The pattern is familiar. Public funds sustain consumption, stabilise industries, and ultimately reinforce existing hierarchies. Is this support – or redistribution from the many to the few, masked as rational policy?

Globalisation and Invisible Exploitation

Globalisation has not eliminated inequality. It has displaced it – and rendered it less visible. Production has been relocated to regions where labour conditions would be considered unacceptable in wealthier societies, were they not happening elsewhere.

Low wages, minimal protection, excessive working hours: the cost of cheap goods is paid out of sight.

But the consequences return. Industries collapse, regions decline, biographies fracture. A new class emerges: those no longer needed by the system. Not unwilling – simply unnecessary.

Redundant. Few words capture the brutality of modern economic logic more precisely.

Social Erosion

The effects are visible. Societies fragment: between owners and renters, security and precarity, winners and those left behind.

The so-called middle is no longer stable ground, but contested territory.

In the United States, this process is further advanced. A healthcare system tied to income transforms illness into financial risk. To fall sick is to risk ruin. An anomaly – or a preview?

The New Masters

At the apex stand figures such as Elon Musk, Mark Zuckerberg, and Peter Thiel. They represent a new concentration of power – economic, technological, cultural, and political at once.

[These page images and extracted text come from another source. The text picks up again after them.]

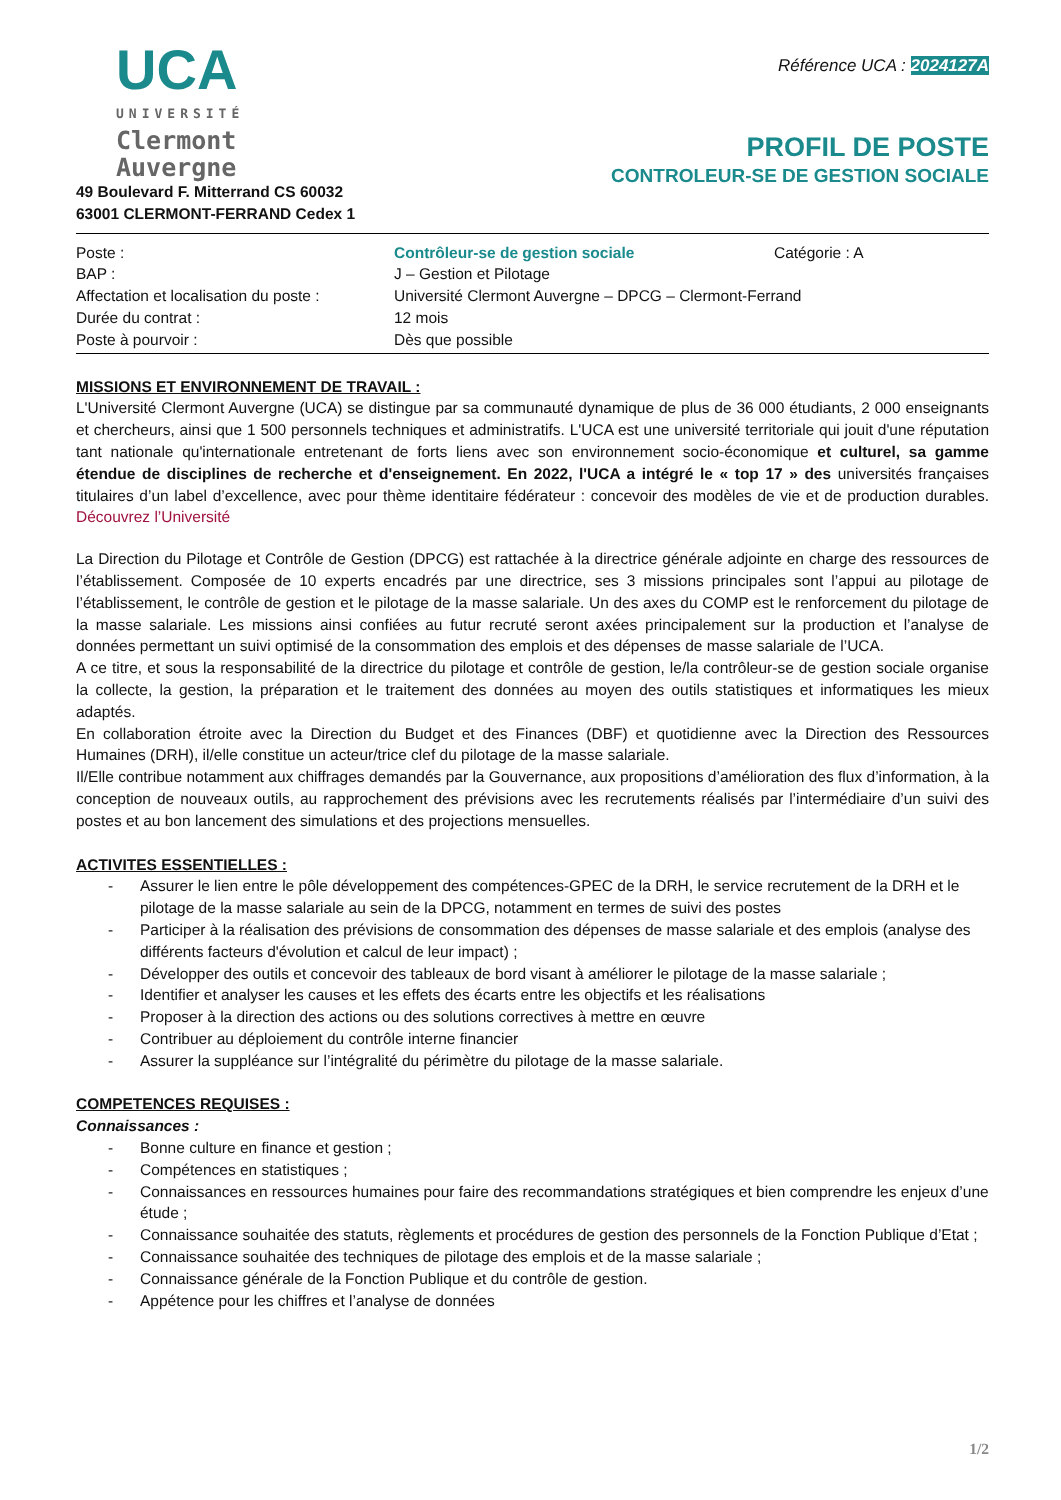UCA
UNIVERSITÉ
Clermont
Auvergne
49 Boulevard F. Mitterrand CS 60032
63001 CLERMONT-FERRAND Cedex 1
Référence UCA : 2024127A
PROFIL DE POSTE
CONTROLEUR-SE DE GESTION SOCIALE
| Poste : | Contrôleur-se de gestion sociale | Catégorie : A |
| BAP : | J – Gestion et Pilotage | |
| Affectation et localisation du poste : | Université Clermont Auvergne – DPCG – Clermont-Ferrand | |
| Durée du contrat : | 12 mois | |
| Poste à pourvoir : | Dès que possible | |
MISSIONS ET ENVIRONNEMENT DE TRAVAIL :
L'Université Clermont Auvergne (UCA) se distingue par sa communauté dynamique de plus de 36 000 étudiants, 2 000 enseignants et chercheurs, ainsi que 1 500 personnels techniques et administratifs. L'UCA est une université territoriale qui jouit d'une réputation tant nationale qu'internationale entretenant de forts liens avec son environnement socio-économique et culturel, sa gamme étendue de disciplines de recherche et d'enseignement. En 2022, l'UCA a intégré le « top 17 » des universités françaises titulaires d’un label d’excellence, avec pour thème identitaire fédérateur : concevoir des modèles de vie et de production durables. Découvrez l’Université
La Direction du Pilotage et Contrôle de Gestion (DPCG) est rattachée à la directrice générale adjointe en charge des ressources de l’établissement. Composée de 10 experts encadrés par une directrice, ses 3 missions principales sont l’appui au pilotage de l’établissement, le contrôle de gestion et le pilotage de la masse salariale. Un des axes du COMP est le renforcement du pilotage de la masse salariale. Les missions ainsi confiées au futur recruté seront axées principalement sur la production et l’analyse de données permettant un suivi optimisé de la consommation des emplois et des dépenses de masse salariale de l’UCA.
A ce titre, et sous la responsabilité de la directrice du pilotage et contrôle de gestion, le/la contrôleur-se de gestion sociale organise la collecte, la gestion, la préparation et le traitement des données au moyen des outils statistiques et informatiques les mieux adaptés.
En collaboration étroite avec la Direction du Budget et des Finances (DBF) et quotidienne avec la Direction des Ressources Humaines (DRH), il/elle constitue un acteur/trice clef du pilotage de la masse salariale.
Il/Elle contribue notamment aux chiffrages demandés par la Gouvernance, aux propositions d’amélioration des flux d’information, à la conception de nouveaux outils, au rapprochement des prévisions avec les recrutements réalisés par l’intermédiaire d’un suivi des postes et au bon lancement des simulations et des projections mensuelles.
ACTIVITES ESSENTIELLES :
- Assurer le lien entre le pôle développement des compétences-GPEC de la DRH, le service recrutement de la DRH et le pilotage de la masse salariale au sein de la DPCG, notamment en termes de suivi des postes
- Participer à la réalisation des prévisions de consommation des dépenses de masse salariale et des emplois (analyse des différents facteurs d'évolution et calcul de leur impact) ;
- Développer des outils et concevoir des tableaux de bord visant à améliorer le pilotage de la masse salariale ;
- Identifier et analyser les causes et les effets des écarts entre les objectifs et les réalisations
- Proposer à la direction des actions ou des solutions correctives à mettre en œuvre
- Contribuer au déploiement du contrôle interne financier
- Assurer la suppléance sur l’intégralité du périmètre du pilotage de la masse salariale.
COMPETENCES REQUISES :
Connaissances :
- Bonne culture en finance et gestion ;
- Compétences en statistiques ;
- Connaissances en ressources humaines pour faire des recommandations stratégiques et bien comprendre les enjeux d’une étude ;
- Connaissance souhaitée des statuts, règlements et procédures de gestion des personnels de la Fonction Publique d’Etat ;
- Connaissance souhaitée des techniques de pilotage des emplois et de la masse salariale ;
- Connaissance générale de la Fonction Publique et du contrôle de gestion.
- Appétence pour les chiffres et l’analyse de données
1/2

Their platforms structure communication, their companies shape futures, their decisions influence entire societies. And yet a simple question remains unanswered: how much is enough? When wealth reaches levels that cannot be meaningfully consumed even across generations, what does that say about the system that enables it?

Progress or Illusion?

Capitalism has delivered progress. That is beyond dispute. The question is: for whom? If innovation primarily benefits those who already possess capital, then progress ceases to be collective. It becomes selective.

The old pyramid captures this reality with brutal clarity. It shows not only who stands at the top, but who remains below – and why. Perhaps its greatest strength lies in its refusal to answer. Instead, it forces us to ask: Is this order truly without alternative – or does it persist only because we have ceased to question it?

The pyramid still stands. The real question is not whether it exists, but how long it will endure.